As I sat and played with this idea the other day, dissolving the crows out of the trees one minute and placing them back in the trees the next I got it again, just how illusory the world is. My thoughts are nothing, the crows are nothing, I am nothing, but we are all energy. If we can hang just a little bit longer in that thin slip of world between the two illusions we may experience this sense of self as energy.
And why would we do this? As we shift our assemblage point, as we see differently, as our worlds dissolve, as we hold onto our awareness, we begin to train ourselves for the moment of death. This is what the Buddhists do, what the shamans do; they train their awareness for the moment of death. They learn how to hold onto awareness, how to stay connected to awareness of the self as energy so that, at the moment of death, they do not get caught in the illusions. They seek to hone the skills of awareness, so that they do not get caught in grasping, needing, desiring, in sadness or yearning for this world, which they have learned is but illusion.
According to these ancient disciplines, of Buddhism and shamanism, this is what we are here to learn. We are here to free ourselves from the endless cycles of being caught in the illusion that this is all there is. We are offered, with each new life, the opportunity to experience the moments of awakening to our true nature as energetic beings. This is what Jeanne was describing and asking us to note in her message.
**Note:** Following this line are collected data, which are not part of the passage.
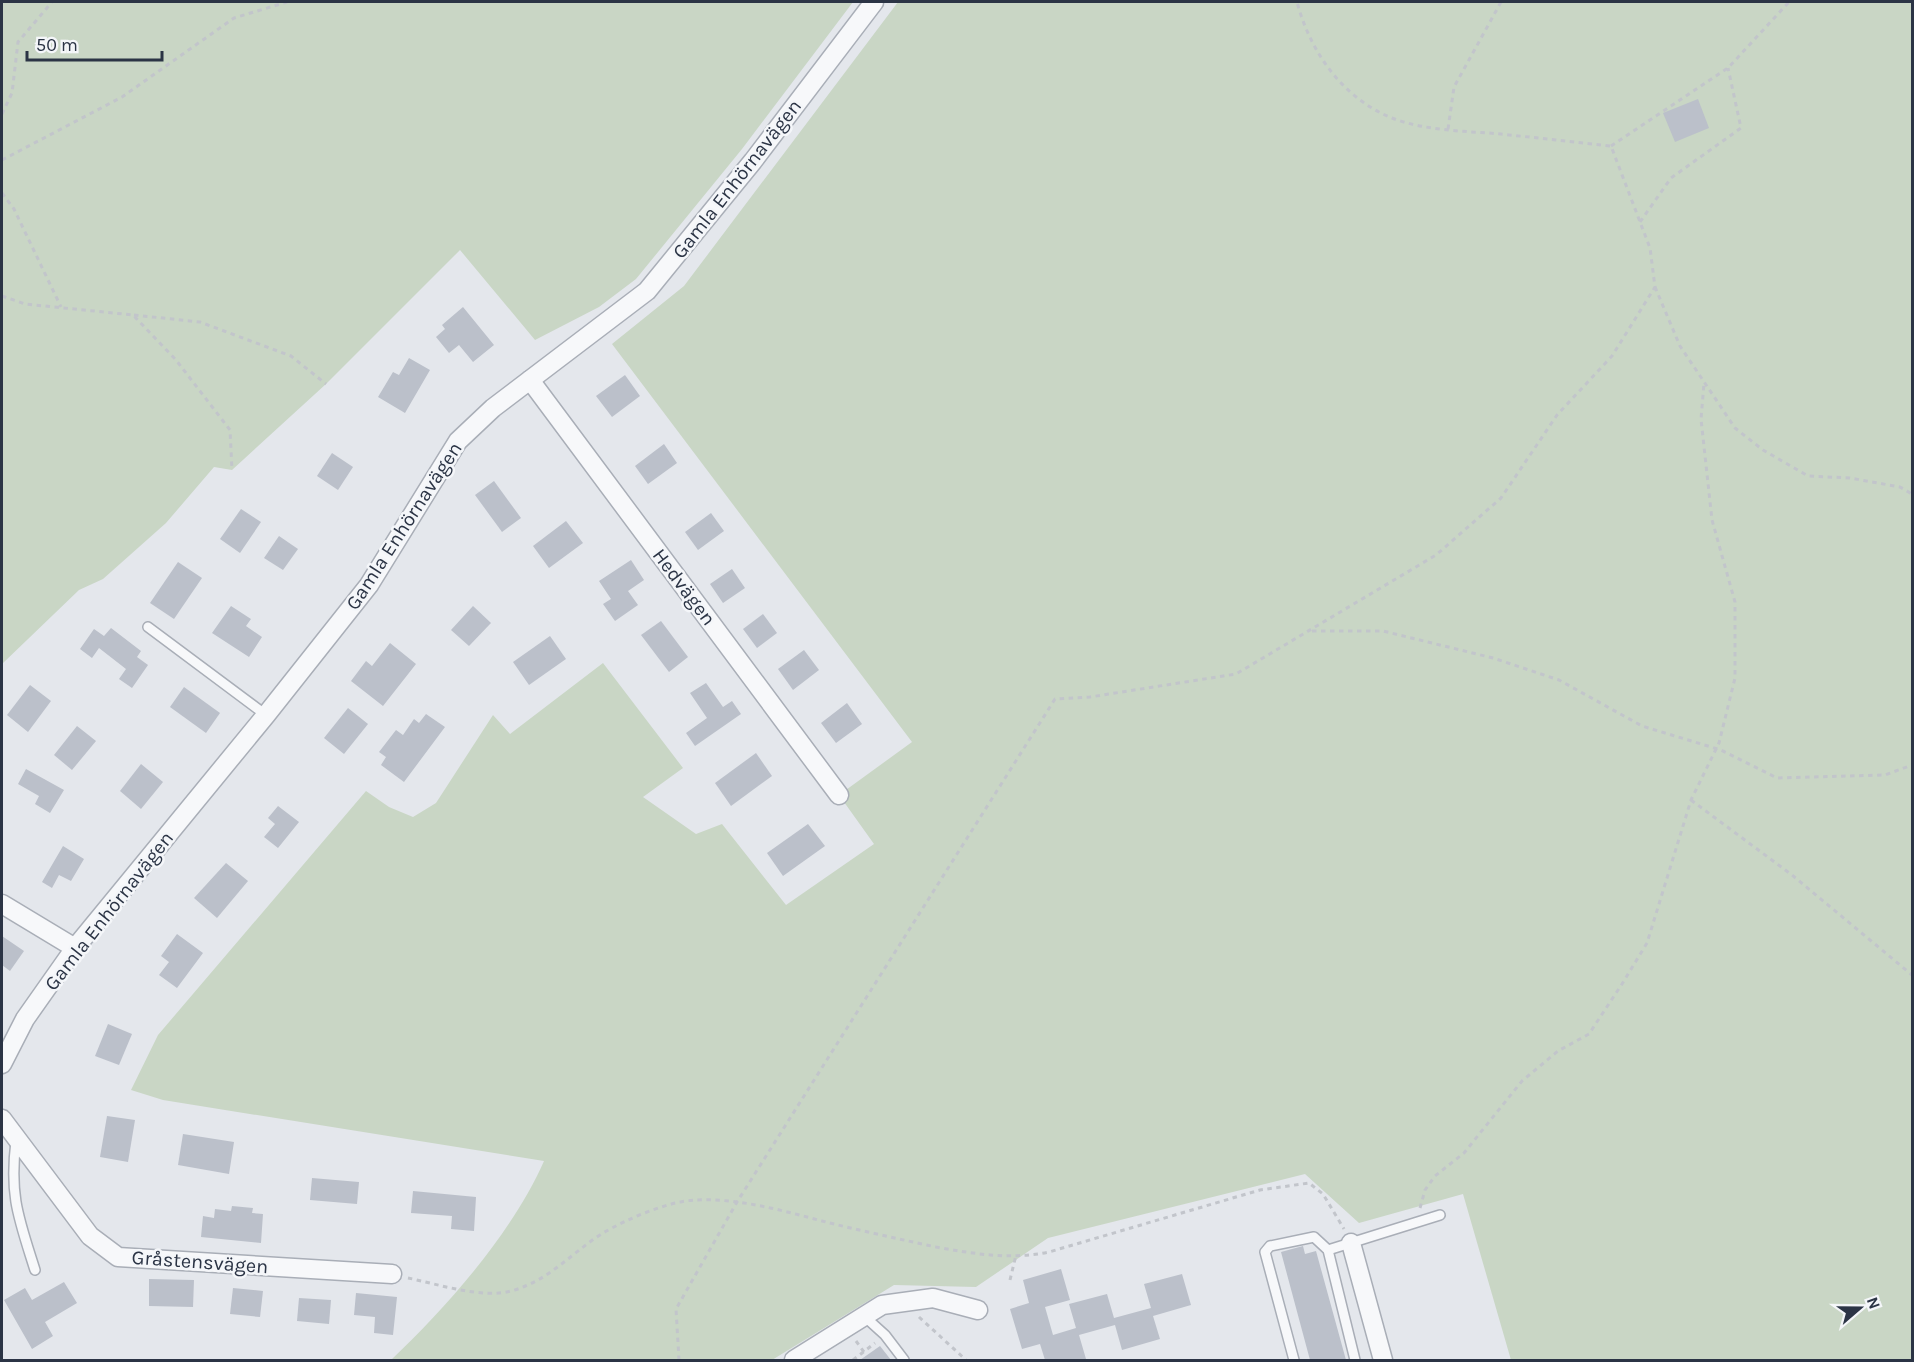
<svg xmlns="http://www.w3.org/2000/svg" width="1914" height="1362" font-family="Karla,sans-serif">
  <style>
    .green { fill: #c9d6c5 }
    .building { fill: #bbc0ca }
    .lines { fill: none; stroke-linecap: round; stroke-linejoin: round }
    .service-casing { stroke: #a9aeb7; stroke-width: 12 }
    .minor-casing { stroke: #a9aeb7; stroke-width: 21 }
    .path { stroke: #c2c5cb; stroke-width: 3; stroke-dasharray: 4.5 4.5; stroke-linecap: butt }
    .service { stroke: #f7f8fa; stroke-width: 9 }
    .minor { stroke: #f7f8fa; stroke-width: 18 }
    .labels { text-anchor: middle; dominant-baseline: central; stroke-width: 5; stroke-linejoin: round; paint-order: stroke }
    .street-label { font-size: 20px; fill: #2b3445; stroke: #f4f6f9 }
  </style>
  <rect width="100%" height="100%" fill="#e4e7ec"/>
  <g class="green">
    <polygon points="2,2 853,2 742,149 636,279 599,307 535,340 460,250 326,384 232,470 214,467 166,523 103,579 79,590 2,664"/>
    <path d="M898 2H1912V1360H1511L1463 1194 1359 1223 1305 1174 1048 1238 976 1287 894 1285 772 1360H391C447 1307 513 1232 544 1161L163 1100 131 1090 158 1035 366 791 389 807 413 817 436 803 493 715 510 734 603 663 683 768 643 797 696 834 722 824 786 905 874 844 839 795 912 742 612 344 684 286Z"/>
  </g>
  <g class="building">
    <polygon points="1698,99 1709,128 1675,142 1663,113"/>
    <polygon points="463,307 494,345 473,362 459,345 449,353 436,337 445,329 442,325"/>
    <polygon points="409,358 430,370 405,413 378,397 393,372 399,375"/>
    <polygon points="625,375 640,396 612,417 596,396"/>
    <polygon points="664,444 677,463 648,484 635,466"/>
    <polygon points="332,453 353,467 338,490 317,476"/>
    <polygon points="494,481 521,518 502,532 475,495"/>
    <polygon points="241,509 261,522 240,553 220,539"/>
    <polygon points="711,513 724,531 698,550 685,532"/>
    <polygon points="566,521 583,543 549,568 533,546"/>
    <polygon points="279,536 298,549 283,570 264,558"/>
    <polygon points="631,560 644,580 628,591 638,605 615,621 603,604 611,599 599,581"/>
    <polygon points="178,562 202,578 174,619 150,603"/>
    <polygon points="732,569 745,588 723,603 710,584"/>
    <polygon points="231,606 251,619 246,626 262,637 249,657 212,633"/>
    <polygon points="473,606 491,623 469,646 451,630"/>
    <polygon points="763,614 777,633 757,648 743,629"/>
    <polygon points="661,621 688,657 669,672 641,635"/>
    <polygon points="111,628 141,651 137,657 148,665 132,688 119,679 126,669 99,648 92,658 80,649 94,629 104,636"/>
    <polygon points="550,636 566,659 529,685 513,662"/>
    <polygon points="390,643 416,664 383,706 351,681 366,661 372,666"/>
    <polygon points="804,650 819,670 793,690 778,669"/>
    <polygon points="706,683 723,707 732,701 741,714 695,746 686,733 707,718 690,693"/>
    <polygon points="30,685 51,701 28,732 7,715"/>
    <polygon points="184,687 220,713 206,733 170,707"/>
    <polygon points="847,703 862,724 836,743 821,723"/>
    <polygon points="348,708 368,724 344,754 324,738"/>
    <polygon points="426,714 445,727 404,782 381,765 386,757 379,752 396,730 403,735 414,719 419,723"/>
    <polygon points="77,726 96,741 72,770 54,755"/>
    <polygon points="756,753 772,776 731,806 715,783"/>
    <polygon points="141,764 163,782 141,809 120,791"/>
    <polygon points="26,769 64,790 50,813 35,804 39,796 18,784"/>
    <polygon points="278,806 299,822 278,848 264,837 275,824 268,818"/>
    <polygon points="808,824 825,846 783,876 767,853"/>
    <polygon points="63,846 84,859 71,881 59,875 52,888 42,882"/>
    <polygon points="226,863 248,881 217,918 194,898"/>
    <polygon points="177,934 203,953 177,988 159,975 169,962 161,956"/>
    <polygon points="2,936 24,951 10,971 2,965"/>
    <polygon points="108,1024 132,1034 119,1065 95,1056"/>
    <polygon points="107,1116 135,1120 128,1162 100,1157"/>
    <polygon points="183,1134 234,1142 229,1174 178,1165"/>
    <polygon points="312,1178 359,1182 357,1204 310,1200"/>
    <polygon points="413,1191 476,1197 474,1231 451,1229 452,1216 411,1213"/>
    <polygon points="232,1206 253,1208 252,1213 263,1214 261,1243 201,1237 203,1216 214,1218 215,1209 231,1211"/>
    <polygon points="1303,1246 1305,1254 1316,1251 1346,1360 1310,1360 1281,1252"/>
    <polygon points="1061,1269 1070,1300 1045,1307 1053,1335 1076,1328 1069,1304 1107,1294 1114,1318 1151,1308 1144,1284 1182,1274 1191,1305 1153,1316 1160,1339 1122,1350 1115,1325 1079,1335 1086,1359 1045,1360 1040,1344 1022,1349 1010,1309 1029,1303 1023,1280"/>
    <polygon points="149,1279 194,1280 193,1307 149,1306"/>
    <polygon points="64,1282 77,1303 45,1322 53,1336 32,1349 4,1300 25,1288 32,1300"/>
    <polygon points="233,1288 263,1291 260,1317 230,1314"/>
    <polygon points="356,1293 397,1297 393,1335 374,1333 375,1317 354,1315"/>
    <polygon points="299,1298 331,1300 329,1324 297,1321"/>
    <polygon points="880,1346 891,1360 860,1360"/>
  </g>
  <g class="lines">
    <defs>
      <g id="service">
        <polyline points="148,627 266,715"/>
        <path d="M16 1141C9 1196 19 1219 35 1270"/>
        <polyline points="1328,1250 1440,1215"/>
        <polyline points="864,1316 885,1335 904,1360"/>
        <polyline points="1294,1360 1265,1252 1270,1246 1314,1237 1328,1250 1355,1360"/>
      </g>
      <g id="minor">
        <polyline points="530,380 839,795"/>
        <polyline points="2,904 75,948"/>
        <polyline points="2,1064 25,1019 75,948 266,715 369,585 458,441 493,408 647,291 753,161 874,2"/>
        <polyline points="2,1119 90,1236 118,1257 392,1274"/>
        <polyline points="1351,1243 1383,1360"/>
        <polyline points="794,1360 882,1305 933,1298 978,1310"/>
      </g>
    </defs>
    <use href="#service" class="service-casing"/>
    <use href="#minor" class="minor-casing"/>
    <g class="path">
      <polyline points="2,114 12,93 18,42 52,2"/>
      <polyline points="1448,129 1454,87 1501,2"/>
      <polyline points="1611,146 1728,68 1789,2"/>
      <polyline points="2,160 122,97 234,18 287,2"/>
      <polyline points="2,193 14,209 61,307"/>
      <polyline points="1640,222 1671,178 1741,128 1728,68"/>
      <polyline points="1655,287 1680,346 1735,428 1763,450 1808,476 1850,478 1900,487 1912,494"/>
      <polyline points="2,296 25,304 133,315 176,360 230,430 232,470"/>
      <polyline points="134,315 200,322 291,356 326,384"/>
      <polyline points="1312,631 1383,631 1493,658 1559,680 1642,726 1721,750 1777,778 1885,775 1912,765"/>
      <polyline points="1691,800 1792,875 1912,975"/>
      <polyline points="1420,1208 1425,1190 1435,1176 1464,1153 1522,1081 1558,1051 1589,1034 1622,984 1647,943 1691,800 1719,743 1735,678 1735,602 1712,520 1701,419 1704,383"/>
      <path d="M408 1278C437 1284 483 1299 511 1291 549 1281 571 1253 603 1233 627 1219 668 1201 696 1200 740 1198 784 1211 826 1222 862 1231 899 1239 936 1247 975 1254 1010 1260 1049 1252L1260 1190 1309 1183 1323 1194 1344 1229"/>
      <polyline points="1010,1280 1016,1255"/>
      <polyline points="919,1317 966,1360"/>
      <polyline points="856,1341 864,1352"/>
      <path d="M679 1360 676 1309 737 1202 1055 699 1090 697 1236 674 1436 555 1501 498 1557 415 1612 356 1655 287 1650 248 1611 146C1574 142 1538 138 1501 134 1466 131 1425 131 1392 118 1342 98 1310 51 1297 2"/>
      <polyline points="853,1360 875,1343"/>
    </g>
    <use href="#service" class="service"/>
    <use href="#minor" class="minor"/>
  </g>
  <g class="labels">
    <g class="street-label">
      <text transform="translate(737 179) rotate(-52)">Gamla Enhörnavägen</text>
      <text transform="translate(404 526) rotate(-57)">Gamla Enhörnavägen</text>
      <text transform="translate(684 587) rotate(53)">Hedvägen</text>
      <text transform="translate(109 911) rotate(-52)">Gamla Enhörnavägen</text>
      <text transform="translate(200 1262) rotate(4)">Gråstensvägen</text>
    </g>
  </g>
  <rect width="1914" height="1362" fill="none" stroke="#2b3445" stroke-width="6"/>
  <g transform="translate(1860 1308) rotate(70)" stroke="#f4f6f9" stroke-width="4.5" paint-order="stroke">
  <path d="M0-4.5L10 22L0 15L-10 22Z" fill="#2b3445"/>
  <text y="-9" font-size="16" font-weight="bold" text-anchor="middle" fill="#2b3445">N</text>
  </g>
  <path d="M27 51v9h135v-9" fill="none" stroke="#2b3445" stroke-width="3"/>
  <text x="36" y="51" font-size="18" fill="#2b3445" stroke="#f4f6f9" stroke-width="4.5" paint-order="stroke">50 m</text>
</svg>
Take note of the moments when the illusions of reality disappear, those aha moments when we experience life differently. These are the moments to keep striving for, to string together, until we fully grasp their significance and can volitionally return to them again and again. We must seek the space of thin veneer between worlds and thicken it so that we can stay in it longer. We must seek our true awareness and set it free in that in-between place; because that is what we will need to recall and hold onto at the moment of death.
The cool thing is that we are offered plenty of those moments of enlightenment now, in our present lives, in our present worlds. Try it. It’s fun!
Thanks for reading and passing these blogs on to others! Sending you all love and good wishes.